Whether one accepts the government’s estimates of a national debt that nears $10 trillion, or whether one thinks the numbers provided by Richard Fisher of the Federal Reserve Bank of Dallas, which includes all the “unfunded” parts of Medicare (A, B, and D) at another $85.6 trillion, for a total of $95.6 trillion, the United States faces a staggering level of debt.[i] And Fisher’s numbers do not include Social Security, which now, for the first time, has seen its out-flows exceed its income, and which adds another $10 trillion (at least) to the totals. The Medicare debt alone would stick each American family of four with a bill of $1.3 million, or about 25 times the average household’s income. Taken together, these levels of debt exceed the Gross National Product of probably half the nations in the world put together.
But history offers some hope. The young republic of the United States of America faced an equally daunting debt bomb in 1788, and, perhaps given the new nation’s utter lack of credit history, an even greater challenge than we face today. But the Founders dug their way out to the point of fiscal solvency fairly quickly, and within a decade the nation was viewed as a sterling credit risk. How was this possible?
It began with Treasury Secretary Alexander Hamilton—often a punching bag for some conservatives because of his big-government proclivities. But Hamilton knew that the only way to establish credit was to pay your bills. The situation confronting the United States, coming out of the Revolutionary War and the Articles of Confederation, was this: states had issued their own debt—some more, some less than others—and the United States, through the Continental Congress had also accumulated debts. Hamilton insisted the nation had to pay them all, and that a policy of “assumption” was the only sure way to convince foreign investors that we were an honorable Republic and not a banana republic! Despite fierce battles, he carried the day in Congress: the U.S. would pay all debts accumulated by the national and state governments. But how? Hamilton’s genius showed in his next maneuver, as he knew he needed to attract the “monied men,” as he called them. He structured a “menu” of new bond/debt options, in which longer-term debts received higher returns. Thus, if an investor had little confidence in the United States, he took short-term bonds which paid off less; and if an investor thought the nation would survive and prosper, he bought long-term bonds with their higher payoff. Throughout it all, Hamilton, contrary to popular opinion, did not wish to see the country saddled with debt. He said debt “is perhaps the NATURAL DISEASE of all governments,” and his first actions as Treasury Secretary were designed to reduce the nation’s indebtedness.[ii]

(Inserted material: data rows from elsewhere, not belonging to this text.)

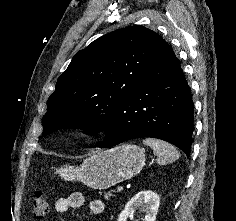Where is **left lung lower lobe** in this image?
I'll return each mask as SVG.
<instances>
[{
	"mask_svg": "<svg viewBox=\"0 0 236 221\" xmlns=\"http://www.w3.org/2000/svg\"><path fill=\"white\" fill-rule=\"evenodd\" d=\"M193 112L190 87L167 43L117 109L99 147L153 137L172 143L188 156L194 130Z\"/></svg>",
	"mask_w": 236,
	"mask_h": 221,
	"instance_id": "obj_1",
	"label": "left lung lower lobe"
}]
</instances>
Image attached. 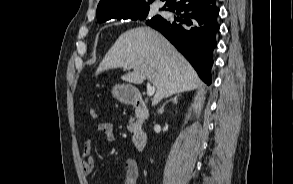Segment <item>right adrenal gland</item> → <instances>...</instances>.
I'll return each mask as SVG.
<instances>
[{
	"label": "right adrenal gland",
	"mask_w": 293,
	"mask_h": 184,
	"mask_svg": "<svg viewBox=\"0 0 293 184\" xmlns=\"http://www.w3.org/2000/svg\"><path fill=\"white\" fill-rule=\"evenodd\" d=\"M180 97V94H177V95H175L173 98H171L170 100H168V101H166L163 105H162V107L158 110V114H163V112H164V108H165V106H166V104L168 103V102H172L173 104H177L178 103V98Z\"/></svg>",
	"instance_id": "right-adrenal-gland-1"
}]
</instances>
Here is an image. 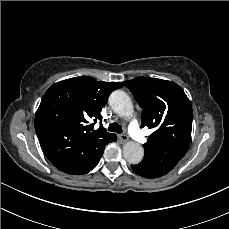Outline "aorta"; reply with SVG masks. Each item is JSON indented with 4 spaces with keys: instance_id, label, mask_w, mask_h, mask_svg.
Here are the masks:
<instances>
[{
    "instance_id": "762f6f07",
    "label": "aorta",
    "mask_w": 229,
    "mask_h": 229,
    "mask_svg": "<svg viewBox=\"0 0 229 229\" xmlns=\"http://www.w3.org/2000/svg\"><path fill=\"white\" fill-rule=\"evenodd\" d=\"M109 104L120 116L130 118L133 115V104L130 97L122 90H116L109 97ZM123 156L130 164H138L144 157V149L141 144L129 141L123 146Z\"/></svg>"
}]
</instances>
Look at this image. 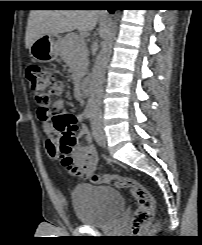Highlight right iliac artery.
Instances as JSON below:
<instances>
[{"instance_id":"1","label":"right iliac artery","mask_w":202,"mask_h":245,"mask_svg":"<svg viewBox=\"0 0 202 245\" xmlns=\"http://www.w3.org/2000/svg\"><path fill=\"white\" fill-rule=\"evenodd\" d=\"M93 111H94V105L89 103L86 106V109H85V112H84L85 118L92 120L93 119Z\"/></svg>"}]
</instances>
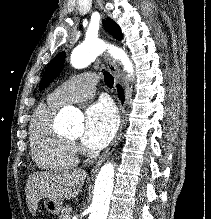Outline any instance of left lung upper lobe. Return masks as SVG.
<instances>
[{
	"label": "left lung upper lobe",
	"mask_w": 211,
	"mask_h": 219,
	"mask_svg": "<svg viewBox=\"0 0 211 219\" xmlns=\"http://www.w3.org/2000/svg\"><path fill=\"white\" fill-rule=\"evenodd\" d=\"M104 29L108 31L117 40L122 39V33L119 25L115 23L112 19L107 18L103 20ZM66 54L65 52H60L55 56V58L47 66L42 79L40 81L39 88L42 90L47 87L61 72Z\"/></svg>",
	"instance_id": "1"
}]
</instances>
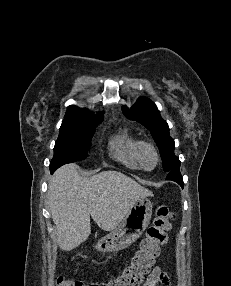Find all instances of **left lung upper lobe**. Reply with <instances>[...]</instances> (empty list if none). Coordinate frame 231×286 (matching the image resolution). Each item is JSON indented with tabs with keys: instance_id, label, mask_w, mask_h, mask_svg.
I'll return each mask as SVG.
<instances>
[{
	"instance_id": "1",
	"label": "left lung upper lobe",
	"mask_w": 231,
	"mask_h": 286,
	"mask_svg": "<svg viewBox=\"0 0 231 286\" xmlns=\"http://www.w3.org/2000/svg\"><path fill=\"white\" fill-rule=\"evenodd\" d=\"M123 113L129 119L139 121L150 130L161 153L165 172L169 173L180 167V161L174 155V140L169 135L168 124L161 118L157 106L150 99L139 98L131 109L124 106Z\"/></svg>"
}]
</instances>
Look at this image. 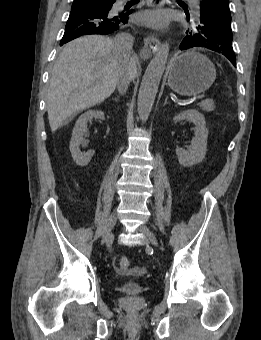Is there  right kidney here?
Segmentation results:
<instances>
[{"label":"right kidney","instance_id":"ca27d5eb","mask_svg":"<svg viewBox=\"0 0 261 340\" xmlns=\"http://www.w3.org/2000/svg\"><path fill=\"white\" fill-rule=\"evenodd\" d=\"M93 118L104 119L105 116L102 111L89 110L78 118L72 132L69 148L74 162L79 166H86L94 155V150L86 153L80 150V145L84 142L83 136L87 133V123Z\"/></svg>","mask_w":261,"mask_h":340}]
</instances>
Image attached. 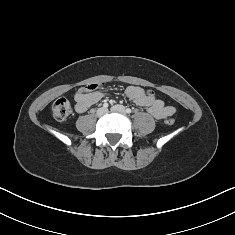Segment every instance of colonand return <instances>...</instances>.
<instances>
[{
  "label": "colon",
  "instance_id": "1",
  "mask_svg": "<svg viewBox=\"0 0 235 235\" xmlns=\"http://www.w3.org/2000/svg\"><path fill=\"white\" fill-rule=\"evenodd\" d=\"M102 84L93 83L85 87V91L92 92L100 88ZM148 96L155 97L152 91L147 92ZM72 108L70 102L65 98L57 99L52 105V114L53 117L58 121L66 120L71 114ZM174 123L173 118H168L166 120L167 125H172Z\"/></svg>",
  "mask_w": 235,
  "mask_h": 235
}]
</instances>
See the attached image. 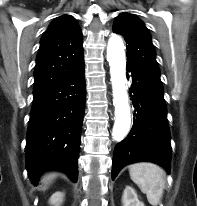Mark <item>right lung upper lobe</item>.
Segmentation results:
<instances>
[{"mask_svg":"<svg viewBox=\"0 0 197 206\" xmlns=\"http://www.w3.org/2000/svg\"><path fill=\"white\" fill-rule=\"evenodd\" d=\"M82 63L81 29L72 16L62 15L51 22L41 38L33 94L52 87Z\"/></svg>","mask_w":197,"mask_h":206,"instance_id":"1","label":"right lung upper lobe"}]
</instances>
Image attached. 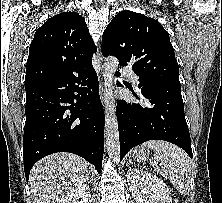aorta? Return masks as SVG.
<instances>
[{
  "mask_svg": "<svg viewBox=\"0 0 222 203\" xmlns=\"http://www.w3.org/2000/svg\"><path fill=\"white\" fill-rule=\"evenodd\" d=\"M118 59L109 56L104 63V87H105V138L109 158L114 163L120 160V142L116 106L113 94V81L118 68Z\"/></svg>",
  "mask_w": 222,
  "mask_h": 203,
  "instance_id": "aorta-1",
  "label": "aorta"
}]
</instances>
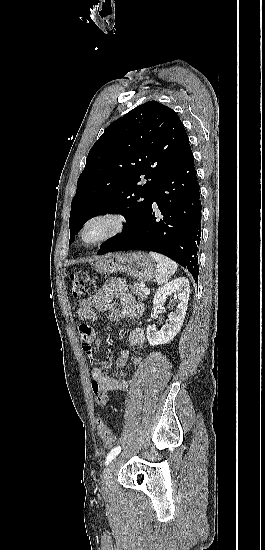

Hamilton’s restructuring of the debt on the surface may have resembled what Governor Arnold Schwarzenegger of “Koli-for-nya” did in 2004, but only on the surface. Hamilton ensured that payments on the debt went to the oldest debt first, and through a “sinking fund,” no new debt could be contracted until the old debt had been settled—in essence setting the United States up with an “American Express” version of credit instead of a Mastercard/Visa “revolving” credit line. So while the U.S. indebtedness remained at about $83 million when Thomas Jefferson became president, the payments on interest remained at a minimum.
In part, Hamilton also knew that he could count on those whom he knew well—President George Washington, plus John Adams, James Madison, and Thomas Jefferson (two men quite likely to hold the office in the future)—to limit spending and to practice federal frugality. Indeed they did. They ran the government with a handful of secretaries and a few hundred public officials; they carefully watched expenditures, with the largest being the construction of four large frigates under Adams and Thomas Jefferson’s purchase of Louisiana for $15 million. Yet despite the Louisiana Purchase, Jefferson still managed to slice more than one-quarter off the national debt.
All the Founders recognized that for the “monied men” to ally with the new nation, it had to honor its contracts (which it did through assumption); it had to establish a sound currency (which it did by adopting a gold standard and coining money along the Spanish system of tens and fives); and by paying its debts, which it did. By the presidency of Andrew Jackson, the nation had a surplus, but more important, it had a sterling credit record, and investment money flowed into the new nation. Hamilton, Washington, Adams, Madison, and Jefferson had all adroitly kept the “Revolutionary Debt Bomb” from exploding, and instead leveraged it for the growth of future generations. The key was confidence—confidence in the fiscal frugality and restraint of the leaders, confidence by the business sector in the government. Do either of those exist today?
While the numbers are staggering, like all numbers they matter little compared to the “animal spirits” of entrepreneurship, investment, and business growth. A sunny Ronald Reagan dug the U.S. out of deep straits just 30 years ago. The Founders, operating with even less, founded a nation on confidence and freedom, and the lessons of history tell us that such turnarounds can occur if the nation is determined to once again defuse its debt bomb.
University of Dayton
co-author, A Patriot’s History of the United States
[ii]. One of the best analyses of Hamilton’s program is in Charles Calomiris, “Alexander Hamilton,” in Larry Schweikart, ed., The Encyclopedia of American Business History and Biography: Banking and Finance to 1913 (New York: Facts on File, 1990).